1. The latest in regenerative materials such as dentin liners for dentin sealing, pulp capping, and thermal insulation for increased comfort and restoration success.
2. Cementation and infrastructure for zirconia and lithium disilicate crowns with materials that promote dentin formation and sealing of the restoration margins.
3. Efficient direct composite placement – preparation, bonding, matrix selection, bulk fill and bioactive materials for long term oral health.
Dr. Mel Hawkins - Saturday, Sept. 16th
Medical Emergencies in the Dental Office – Medical Emergencies in Life! (AM Session)
As health professionals we must be increasingly aware that we are treating an aging and pharmacologically drug dependent and ambulatory population. How can we be expected to respond/react to life threatening situations when they "never occur?"
Simplicity! Practical equipment adjuncts, a few good drugs, "red flags" of predisposing medical conditions, vasoconstrictor interactions and local anesthetic overdoses will be assessed. The syncope algorithm is universally applicable to initially treating ANY and ALL emergencies. The team approach is emphasized.
Morbidity/mortality case reports, anecdotes including situations encountered in over 40 years in dentistry will cover dental office, family, neighborhood, shopping center and sports experiences.
1. Appreciate the differences between true emergencies, urgencies, annoyances and non-events.
2. Comprehend the pharmacology of a very few drugs including oxygen and make an emergency kit.
3. Consider the physiological differences between the adult, the child and the senior citizen.
4. To address the question, “How can we be expected to treat a medical emergency when they "just never happen" ( or do they?)”.
5. Assess Case Reports, in the dental office and in day-to-day life.
6. Acquire confidence in the standard approaches for any emergency, by knowing syncope management and by doing mock simulations.
Local Anesthesia: 30+ Years of Hits, Misses and Near Misses - Technique and Pharmacology (PM Session)
Local anesthesia pharmacology IS technique and local anesthetic technique IS pharmacology.
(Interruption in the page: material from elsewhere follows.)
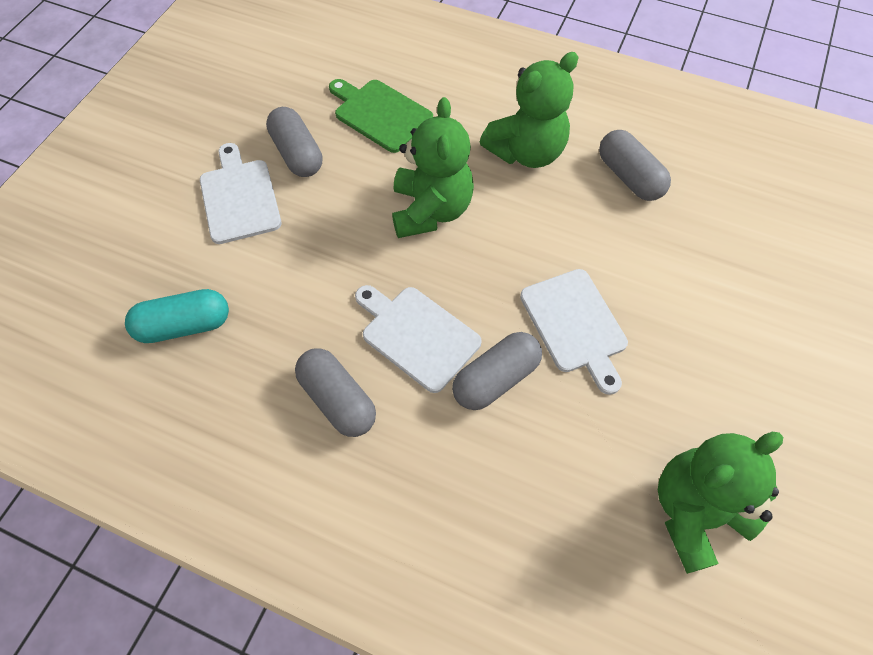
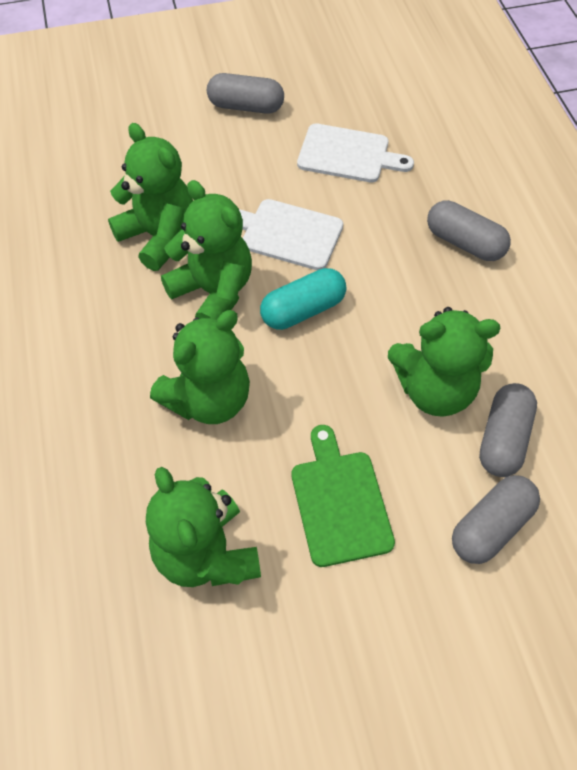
green teddy bear: [392,97,474,238] [480,52,579,168] [658,432,783,574] = 3 -> [108,123,193,271] [146,467,261,587] [150,310,250,424] [161,180,252,320] [388,307,501,417] = 5
white cutting board: [200,143,282,244] [355,285,482,393] [520,269,628,395] = 3 -> [239,199,343,270] [297,123,414,183] = 2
The participant will learn to enhance local anesthesia techniques via the clinical application of modern pharmacology and multi-tasking with advanced block approaches and infiltration.
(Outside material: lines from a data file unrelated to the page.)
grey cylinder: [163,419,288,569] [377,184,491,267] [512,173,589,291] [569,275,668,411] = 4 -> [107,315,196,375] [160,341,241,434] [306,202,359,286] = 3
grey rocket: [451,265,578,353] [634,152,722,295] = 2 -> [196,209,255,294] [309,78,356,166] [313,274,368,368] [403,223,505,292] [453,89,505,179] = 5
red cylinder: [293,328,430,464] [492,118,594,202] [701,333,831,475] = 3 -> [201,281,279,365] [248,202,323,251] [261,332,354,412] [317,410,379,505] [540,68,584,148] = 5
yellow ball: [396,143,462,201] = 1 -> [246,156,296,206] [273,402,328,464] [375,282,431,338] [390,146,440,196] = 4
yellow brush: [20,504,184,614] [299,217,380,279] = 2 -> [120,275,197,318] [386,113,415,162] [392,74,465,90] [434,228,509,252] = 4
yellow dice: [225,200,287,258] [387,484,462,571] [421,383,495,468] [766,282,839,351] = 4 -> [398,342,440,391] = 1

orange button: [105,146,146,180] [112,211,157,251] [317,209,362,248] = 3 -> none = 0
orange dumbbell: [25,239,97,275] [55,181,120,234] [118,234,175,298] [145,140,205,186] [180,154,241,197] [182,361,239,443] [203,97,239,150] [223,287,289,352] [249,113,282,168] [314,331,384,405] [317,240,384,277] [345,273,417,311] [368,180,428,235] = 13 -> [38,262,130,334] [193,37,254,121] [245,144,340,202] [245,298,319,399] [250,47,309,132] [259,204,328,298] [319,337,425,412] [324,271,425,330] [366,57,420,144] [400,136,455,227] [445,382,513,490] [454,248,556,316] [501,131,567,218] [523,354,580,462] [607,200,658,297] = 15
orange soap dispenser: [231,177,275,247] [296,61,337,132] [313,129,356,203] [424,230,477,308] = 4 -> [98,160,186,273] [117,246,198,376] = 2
The Akinosi, Gow-Gates, Conventional Inferior Alveolar block techniques including lingual infiltration of mandibular permanent molars are shown.
Product selection, what's new including the current status of articaine, reversal agents, buffering systems, inhalational local anesthetics, what's upcoming and much more is presented.
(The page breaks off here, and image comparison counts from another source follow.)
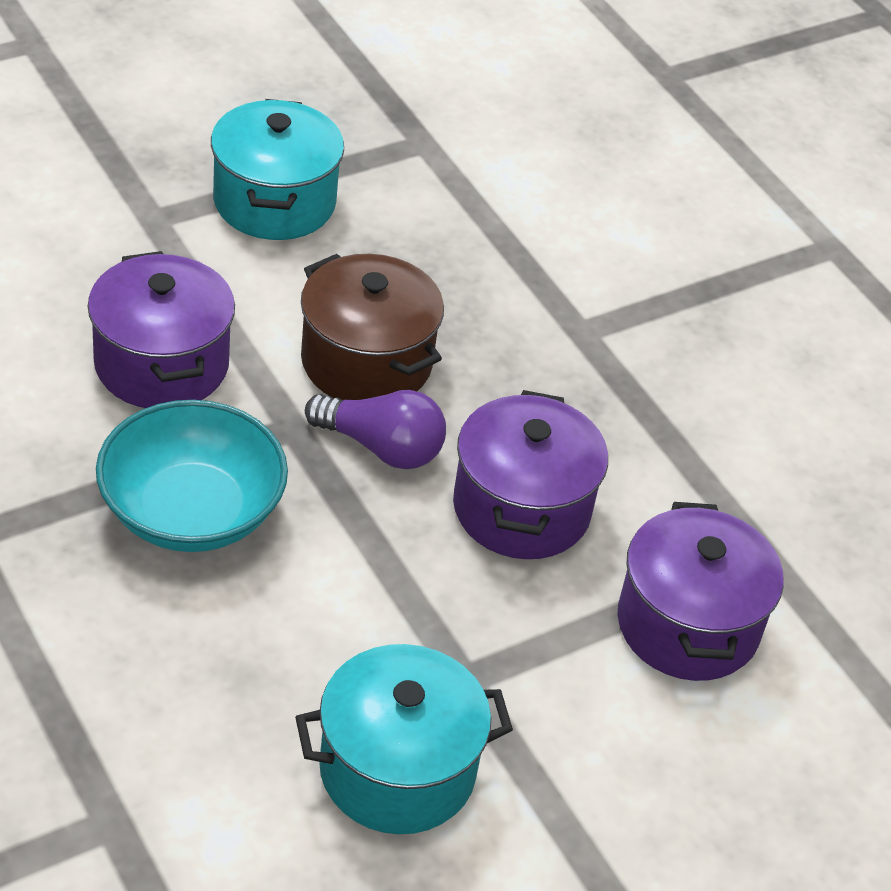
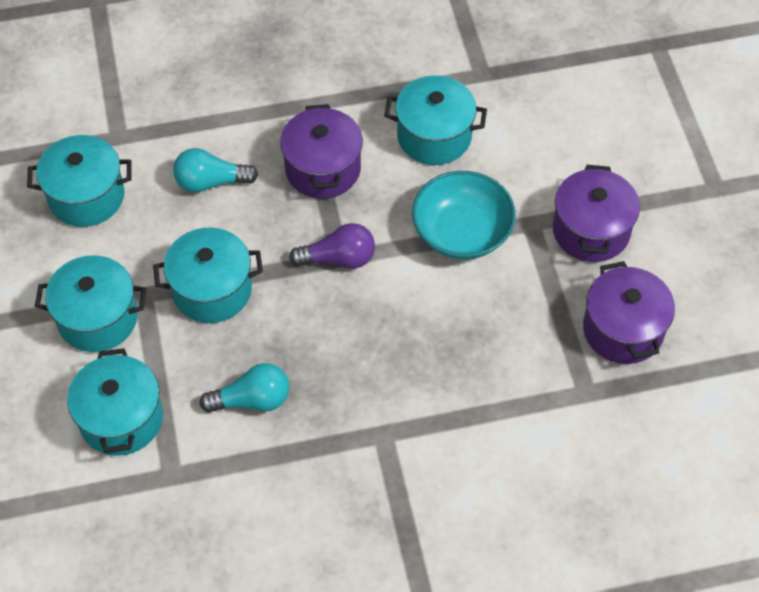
brown pot: [301,254,444,400] = 1 -> none = 0
turquoise light bulb: none = 0 -> [173,148,258,192] [199,363,289,413] = 2
turquoise pot: [211,99,344,240] [295,644,513,834] = 2 -> [27,135,132,227] [35,255,147,352] [67,348,163,456] [153,227,263,323] [384,75,487,165] = 5

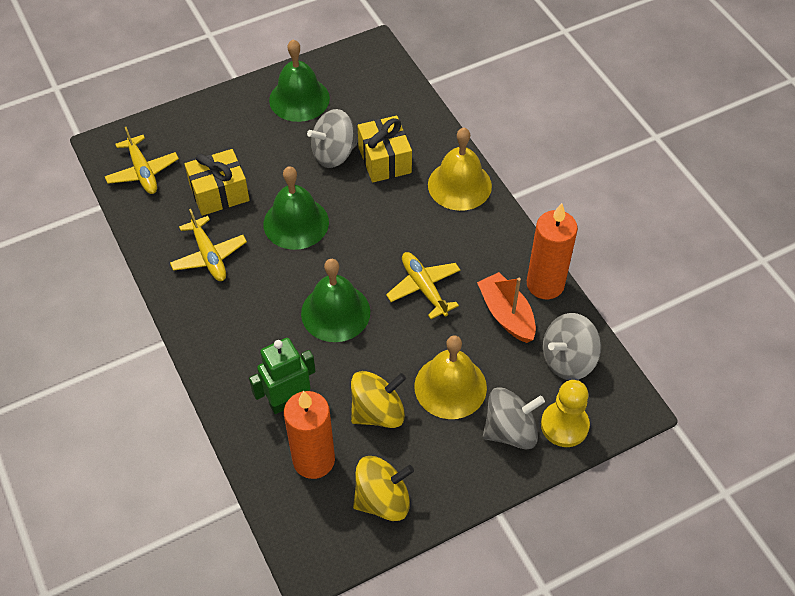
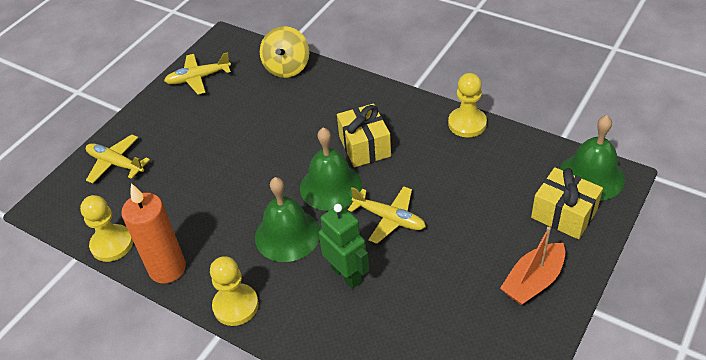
grey spinning top: [307,109,357,168] [483,387,545,449] [543,313,601,380] = 3 -> none = 0
orange candle: [284,390,335,479] [527,203,578,299] = 2 -> [121,183,186,284] = 1
yellow bell: [414,335,487,419] [428,128,492,211] = 2 -> none = 0
yellow pawn: [541,380,590,447] = 1 -> [80,195,133,262] [210,256,259,326] [448,73,487,137] = 3
yellow spinning top: [351,371,406,428] [353,456,414,521] = 2 -> [260,26,309,78] = 1

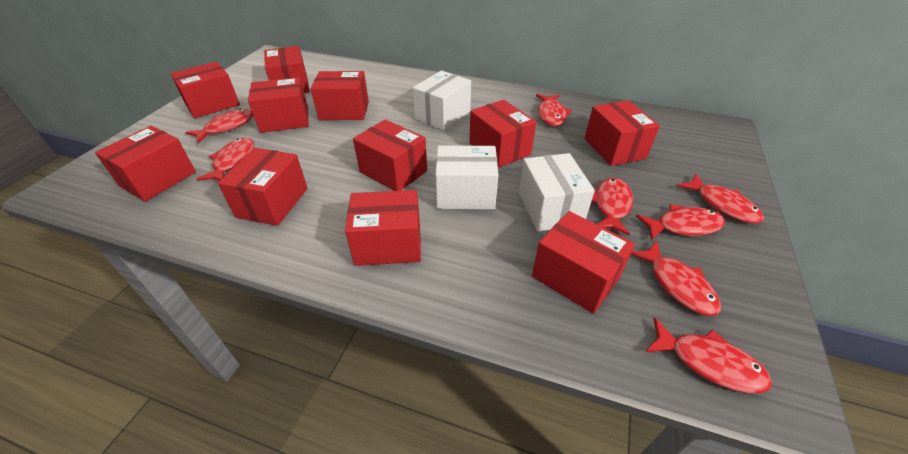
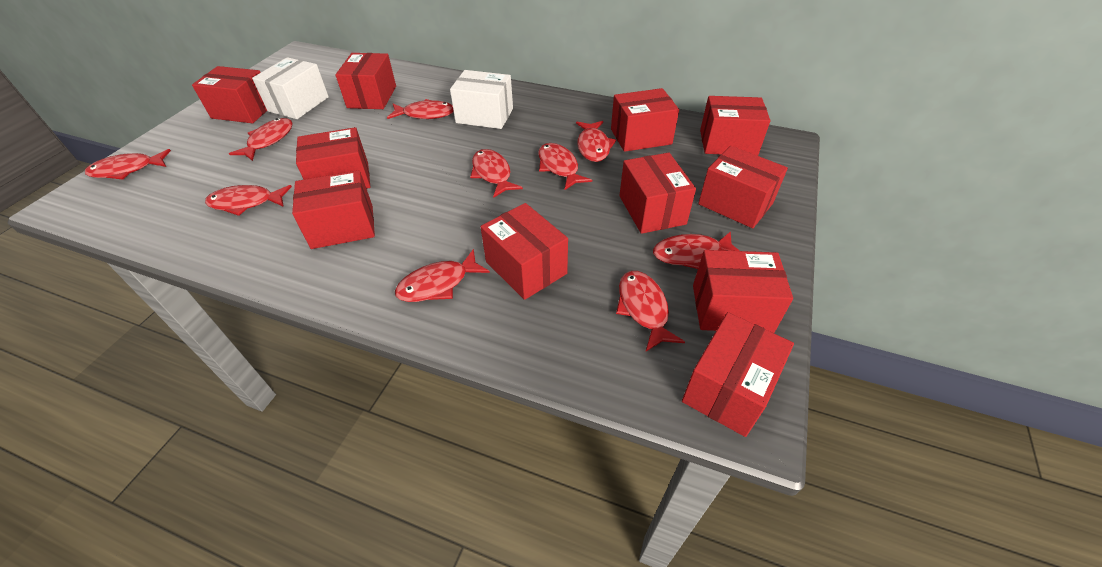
red fish: [185,109,253,144] [197,138,254,181] [536,94,572,126] [592,178,633,235] [631,241,721,316] [636,204,725,240] [645,317,772,393] [677,174,764,224] = 8 -> [85,149,171,180] [205,185,292,216] [229,118,293,161] [387,99,454,119] [395,249,490,302] [470,149,523,198] [538,143,592,190] [576,121,616,162] [616,271,685,351] [653,231,740,269] = 10
white box: [413,70,471,130] [435,145,498,209] [519,153,595,231] = 3 -> [252,57,329,119] [450,70,513,129] = 2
1. Appreciate the anatomy of local anesthesia.
2. Understand the influence of tissue and product pH.
3. Multitask with combinations of techniques, volume and make intelligent choices as to which local anesthetics might be used and when.
4. Understand vasoconstrictors, their drug interactions, blood pressure influences and what to use, what not to use and why.
5. Apply 12 tips and tricks learned over 30+ years.
6. Assess and critique case reports and respond to, "What would you do now, Doctor?"